Moussa Mary Balla Coulibaly : « On ne pouvait imaginer que notre armée était faible à ce point »


Toute la crème était réunie ce vendredi 21 décembre à la Maison de la presse pour la présentation du livre « Mali la nation trahie ». Il s’agit de Bakary Kamian, historien chercheur, Hamidou Konaté, directeur général de l’édition Jamana, Modibo Diakité, ancien ministre du travail et de la fonction publique et Me Mamadou Gakou, avocat à la Cour.

 

 

Dans cet essai petit de taille, mais immense sur son contenu, l’auteur  évoque les plus grandes fautes politiques de la 1er République et ses différents programmes pour le développement économique social et culturel, les raisons de la crise scolaire, le faire fi qui se trouvait dans notre armée sous la 3e République et sa vision sur la crise que travers le pays.

Pour l’auteur, la 1er République  devait répondre les deux préoccupations du pays, à savoir la réaction des autorités du Mali pour le référendum de 1958 et l’éclatement de la fédération du Mali-Sénégal. Mais, elle a pu mettre en place un important programme pour la reforme scolaire dont les résultats ont été encouragés par tous les pays de la sous-région et l’organisation des semaines artistiques et sportives.

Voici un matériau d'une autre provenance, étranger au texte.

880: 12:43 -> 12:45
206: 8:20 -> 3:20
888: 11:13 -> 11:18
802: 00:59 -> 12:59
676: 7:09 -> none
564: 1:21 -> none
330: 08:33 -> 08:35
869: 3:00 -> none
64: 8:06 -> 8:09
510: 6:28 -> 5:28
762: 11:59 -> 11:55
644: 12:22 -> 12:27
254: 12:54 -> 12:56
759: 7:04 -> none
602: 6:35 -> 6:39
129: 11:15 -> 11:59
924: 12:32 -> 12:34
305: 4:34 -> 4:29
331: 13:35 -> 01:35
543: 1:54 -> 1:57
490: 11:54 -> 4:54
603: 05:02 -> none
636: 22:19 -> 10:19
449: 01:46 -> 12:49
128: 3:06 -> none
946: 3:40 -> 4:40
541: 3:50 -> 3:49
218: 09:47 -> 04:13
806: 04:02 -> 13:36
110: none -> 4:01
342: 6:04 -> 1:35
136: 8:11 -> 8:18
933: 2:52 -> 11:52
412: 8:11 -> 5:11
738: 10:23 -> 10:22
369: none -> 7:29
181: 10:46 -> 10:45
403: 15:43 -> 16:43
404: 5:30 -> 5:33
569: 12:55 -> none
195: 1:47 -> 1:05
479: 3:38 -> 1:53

Quant à la IIIe République, les citoyens se sont évolués vers un autre concept. C’est-à-dire un moment où la notion d’Etat va beaucoup manquer. Moussa Balla, insiste qu’il voulait juste affirmer que nous sommes mal engagé, cela parce que   nous n’avons pas voulu être nous même pour construire un Etat en danger. Le pluripartisme a donné aussi une nouvelle version des faits. Et c’est au Mali que nous comptons plus de 160 partis, pour une démocratie de 20 ans et à peine 15 millions d’habitants. Est-ce que tous ses partis sont porteurs de projet de société ?

Sur la crise actuelle, il n’a pas caché son point de vu, c’est ainsi qu’il dira : « Je savais que le Mali a des problèmes majeurs et je l’ai dit à tous moment où l’occasion m’a été présentée. Je ne savais pas que notre territoire allait être occupé jusqu’à Sévaré. Il était inadmissible d’imaginer que notre armée était dans cette situation. Une armée qui compte 96 généraux ne devait pas laisser ses 2/3″.